Assignment A
Print the part of the passage on wonder below that opens with the words containing "Asimo can walk, it" and closes with "me with wonder.", reproducing it without any change.

○ ○ ○

Asimo can walk, it can go up stairs… it’s
pretty amazing. But it’s still nowhere
near as smooth and graceful as a human body.
Thich
Nhat Hanh, a Buddhist monk who I got to see give a lecture in Pasadena last
night, has said that “the miracle is not to walk on water. The miracle is to
walk on the green earth, dwelling deeply in the present moment and feeling
truly alive.”
Pondering
that, and contemplating it for a while, fills me with wonder.
And
the ship on the sea… and a young couple in love! Oh, what is this longing that we have for
another, that fills our hearts and binds
us to another!
It’s
truly wonderful.
The
psalmist says: “Give thanks to the one
who makes great wonders, who made the skies…, who shaped the earth…, the moon
and stars…” [136:4]
One
time I was working at a boy scout camp on Huntington Lake, spending several
weeks teaching scouts about nature and ecology and astronomy. And I also got to drive the boats which
basically looked like giant bathtubs (and were about as maneuverable), and which
were the only way to get to reach the camp.

○ ○ ○

Assignment B
Output every line of the chart listing below verbatim, leaving out the pictures.

○ ○ ○

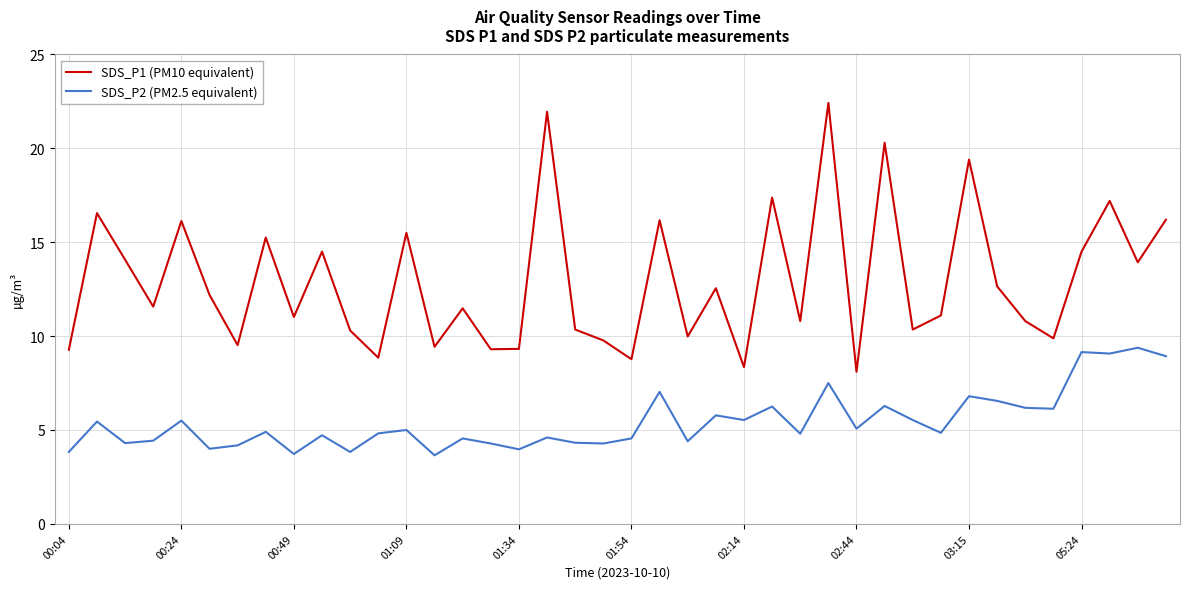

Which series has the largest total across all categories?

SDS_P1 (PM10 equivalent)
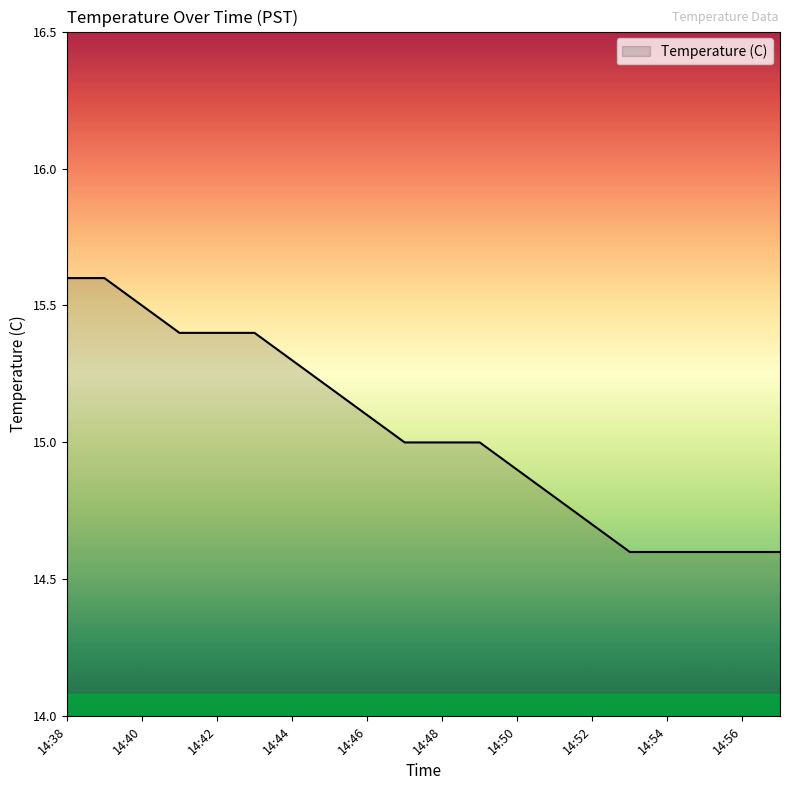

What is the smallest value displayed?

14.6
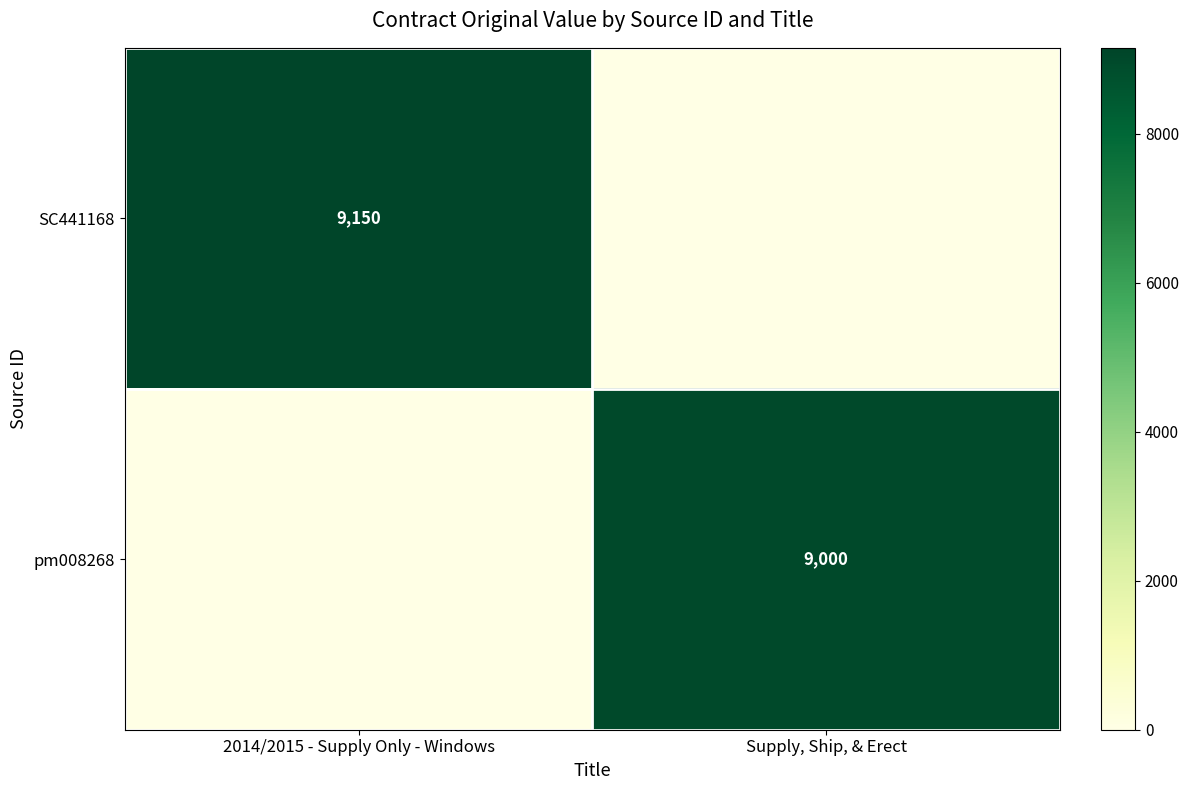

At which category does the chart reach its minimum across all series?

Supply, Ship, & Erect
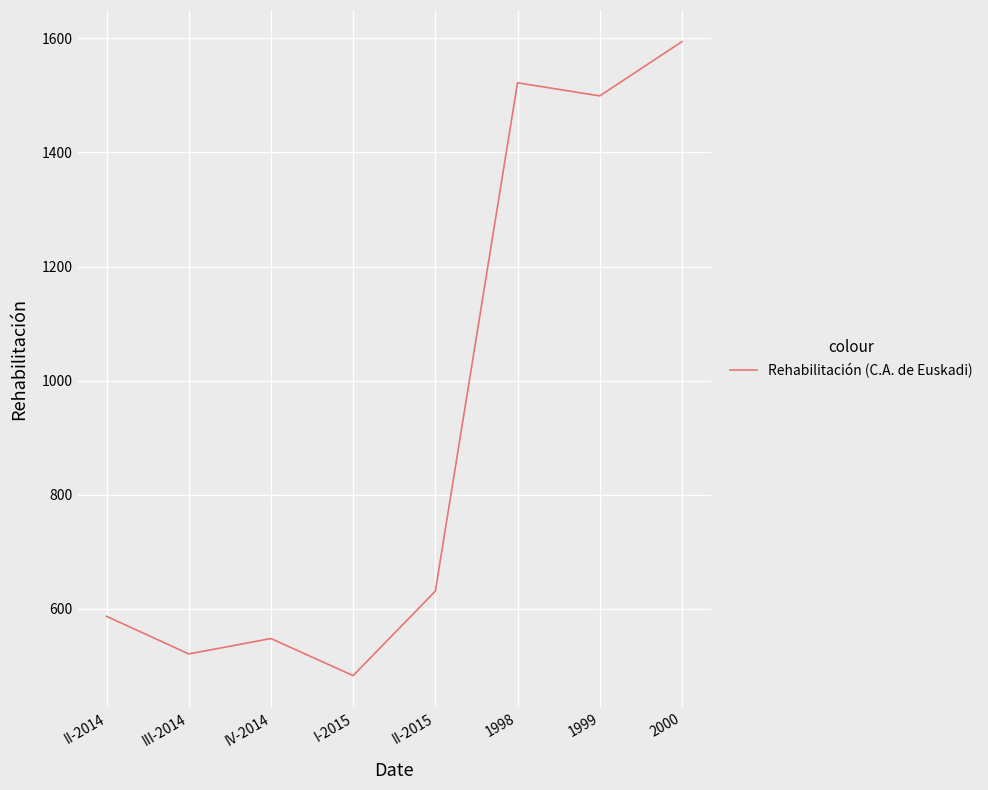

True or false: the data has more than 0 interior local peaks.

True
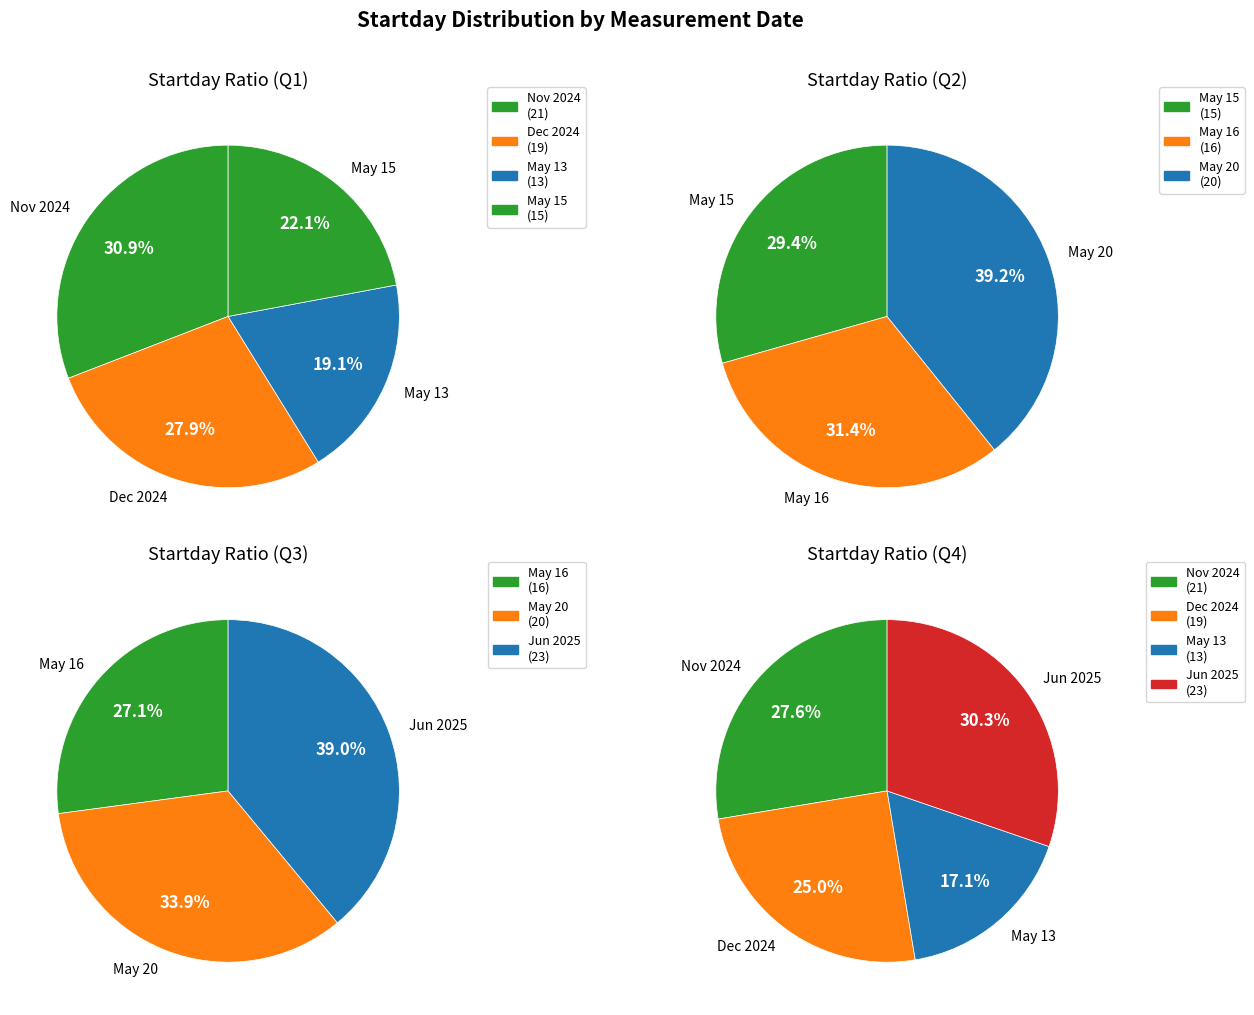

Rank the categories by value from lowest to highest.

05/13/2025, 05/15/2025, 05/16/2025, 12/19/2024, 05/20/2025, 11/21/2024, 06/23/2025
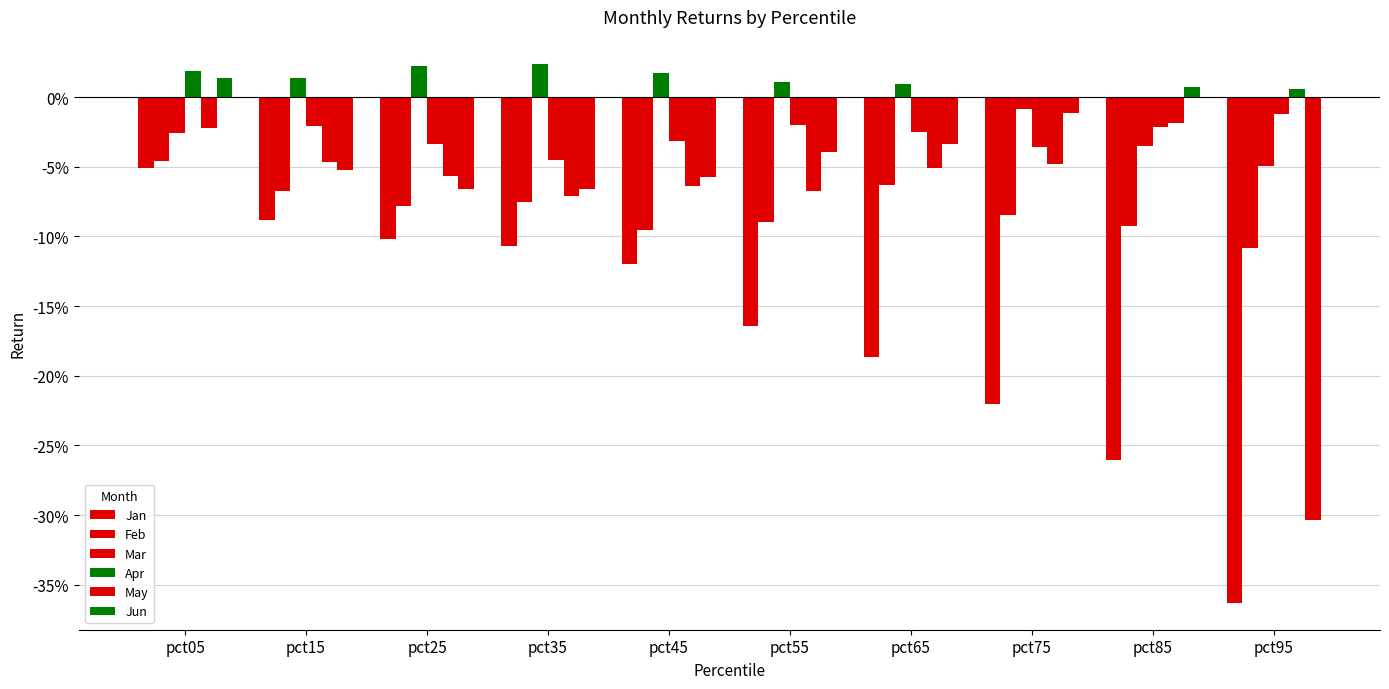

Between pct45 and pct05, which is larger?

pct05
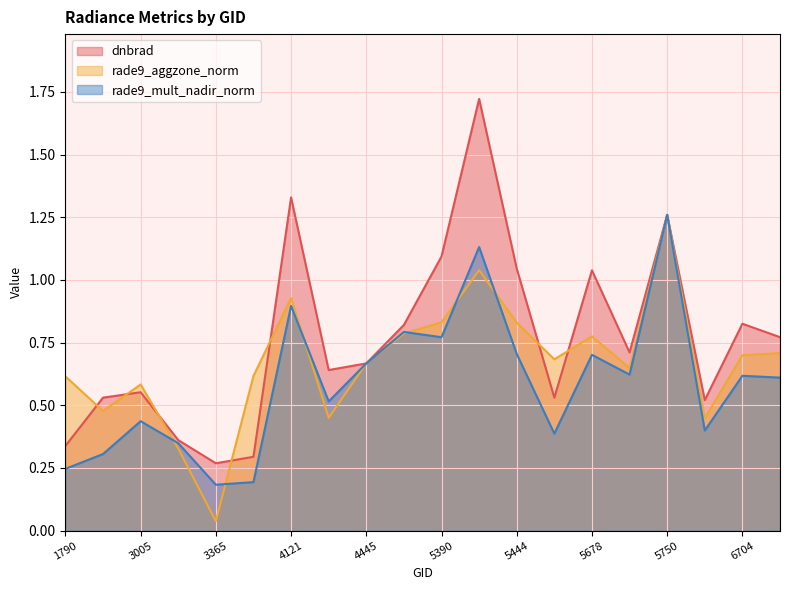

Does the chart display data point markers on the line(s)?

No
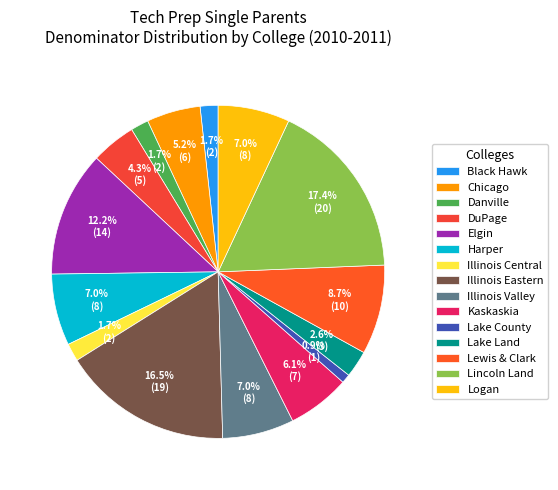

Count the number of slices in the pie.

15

○ ○ ○

Result A
Asimo can walk, it can go up stairs… it’s
pretty amazing. But it’s still nowhere
near as smooth and graceful as a human body.
Thich
Nhat Hanh, a Buddhist monk who I got to see give a lecture in Pasadena last
night, has said that “the miracle is not to walk on water. The miracle is to
walk on the green earth, dwelling deeply in the present moment and feeling
truly alive.”
Pondering
that, and contemplating it for a while, fills me with wonder.

Result B
Which series has the largest total across all categories?

SDS_P1 (PM10 equivalent)

What is the smallest value displayed?

14.6

At which category does the chart reach its minimum across all series?

Supply, Ship, & Erect

True or false: the data has more than 0 interior local peaks.

True

Rank the categories by value from lowest to highest.

05/13/2025, 05/15/2025, 05/16/2025, 12/19/2024, 05/20/2025, 11/21/2024, 06/23/2025

Between pct45 and pct05, which is larger?

pct05

Does the chart display data point markers on the line(s)?

No

Count the number of slices in the pie.

15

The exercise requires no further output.